Propagated cells can theoretically be engineered to differentiate in vivo (in a living organism) or in vitro (outside a living organism) to form any of the two hundred and twenty adult human cell types.
Cells produced in the laboratory are much less likely to be rejected by the bodies of non-related subjects. Stem cell treatment, therefore, is considered to be the future of organ transplant and tissue renewal therapies.
Stem cell research does not only concern the replacement or repair of damaged or aging tissue. It also includes looking into the signals that influence differentiation. External or environmental factors, cell signaling, and genetic control of stem cell specialization processes help us to understand how the body heals itself and regulates tissue renewal.
Even so, stem cell technologies are still in very early stages. We must first understand the exact processes that turn a totipotent cell into a liver cell, for example, before a stem cell therapy can be developed for liver damage. If this process is not exactly understood, any one of thousands of variables could cause SC injections to differentiate into undesired tissue types. Even the nutritional gel of a laboratory culture could affect which daughter cells are produced.
Low immunity in combination with human embryonic SC transplant has been known to lead to teratoma formation. One study showed how the human stem cell injected into immune-compromised mice caused human tissue teratoma growth. Naturally-formed teratomas first gave scientists the idea of the existence of pluripotent cells in the 1950s.
Stem Cell Therapy
Stem cell therapy is still undergoing clinical trials in a small selection of diseases, not always with the best results. The treatment of blindness caused by macular degeneration with stem cell injection seems to help some visually-impaired patients but certainly not all. One’s own SCs are increasingly being used to ‘grow’ tissue that, once large enough, can be transplanted without rejection risk. Tracheal transplants, for example, have been performed using SC-generated implants.
In 2020, the Food and Drug Administration reported: “Currently, the only stem cell products that are FDA-approved for use in the United States consist of blood-forming stem cells…”.
Since then, this list has grown as more clinical research achieves results. Approved treatments now include:
- Umbilical cord SCs for blood cell regeneration in people with blood disorders.
- Organogenesis SCs for the treatment of receding gums and damaged cartilage. Stem cell therapy for knees works for some and not for others; this specific treatment has not yet been approved by the FDA.
- Personalized cosmetic therapy using stem cell injection to reduce nasolabial folds.
- Autologous immune therapy against prostate cancer.

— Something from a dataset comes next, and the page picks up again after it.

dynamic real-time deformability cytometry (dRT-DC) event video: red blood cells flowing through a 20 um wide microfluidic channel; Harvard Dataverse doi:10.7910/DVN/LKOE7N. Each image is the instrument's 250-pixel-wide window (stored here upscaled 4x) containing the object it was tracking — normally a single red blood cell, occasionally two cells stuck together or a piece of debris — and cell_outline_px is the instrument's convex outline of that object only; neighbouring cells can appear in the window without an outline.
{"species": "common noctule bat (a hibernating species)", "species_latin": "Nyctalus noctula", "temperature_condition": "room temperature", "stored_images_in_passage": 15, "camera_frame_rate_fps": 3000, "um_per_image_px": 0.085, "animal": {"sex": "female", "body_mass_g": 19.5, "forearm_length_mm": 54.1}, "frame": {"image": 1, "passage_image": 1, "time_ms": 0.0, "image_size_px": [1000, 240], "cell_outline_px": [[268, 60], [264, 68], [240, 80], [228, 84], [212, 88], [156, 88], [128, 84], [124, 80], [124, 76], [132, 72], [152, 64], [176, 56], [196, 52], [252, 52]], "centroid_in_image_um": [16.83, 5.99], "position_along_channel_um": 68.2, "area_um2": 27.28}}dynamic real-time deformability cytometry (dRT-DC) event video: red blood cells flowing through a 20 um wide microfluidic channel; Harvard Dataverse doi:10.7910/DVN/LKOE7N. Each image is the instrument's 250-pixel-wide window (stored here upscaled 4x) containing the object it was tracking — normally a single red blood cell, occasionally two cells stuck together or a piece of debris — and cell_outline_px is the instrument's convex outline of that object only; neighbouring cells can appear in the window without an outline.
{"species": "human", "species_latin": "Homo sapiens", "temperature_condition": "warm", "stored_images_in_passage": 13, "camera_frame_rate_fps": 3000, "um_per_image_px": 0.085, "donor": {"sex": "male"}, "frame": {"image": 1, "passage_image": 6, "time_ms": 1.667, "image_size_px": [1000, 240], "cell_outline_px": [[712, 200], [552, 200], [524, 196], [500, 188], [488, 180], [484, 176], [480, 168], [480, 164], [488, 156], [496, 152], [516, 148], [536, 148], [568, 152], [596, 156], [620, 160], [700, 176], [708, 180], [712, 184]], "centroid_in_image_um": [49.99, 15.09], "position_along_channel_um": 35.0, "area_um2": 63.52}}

Unfortunately, many clinics offer ‘approved’ stem cell treatments that are yet to be either proven or approved. Certainly, our lack of knowledge regarding when, how, and into what an SC differentiates should make us wait until more clinical studies and research have been performed.
Stem cell hair transplants are offered all over the world and often advertised as FDA-approved therapies – this is very far from the case. The risk of teratoma and even neoplasm (benign or malignant tumor) development when internal or external environments change the course of SC differentiation is a possibility that should not be ignored.
We still have decades of research before SC therapy gets anywhere near the initial, hopeful reports that filled newspapers at the beginning of this century. While studies must deal with a huge number of variables, it is expected that stem cell therapy will become a future first-line treatment for degenerative and immune disorders.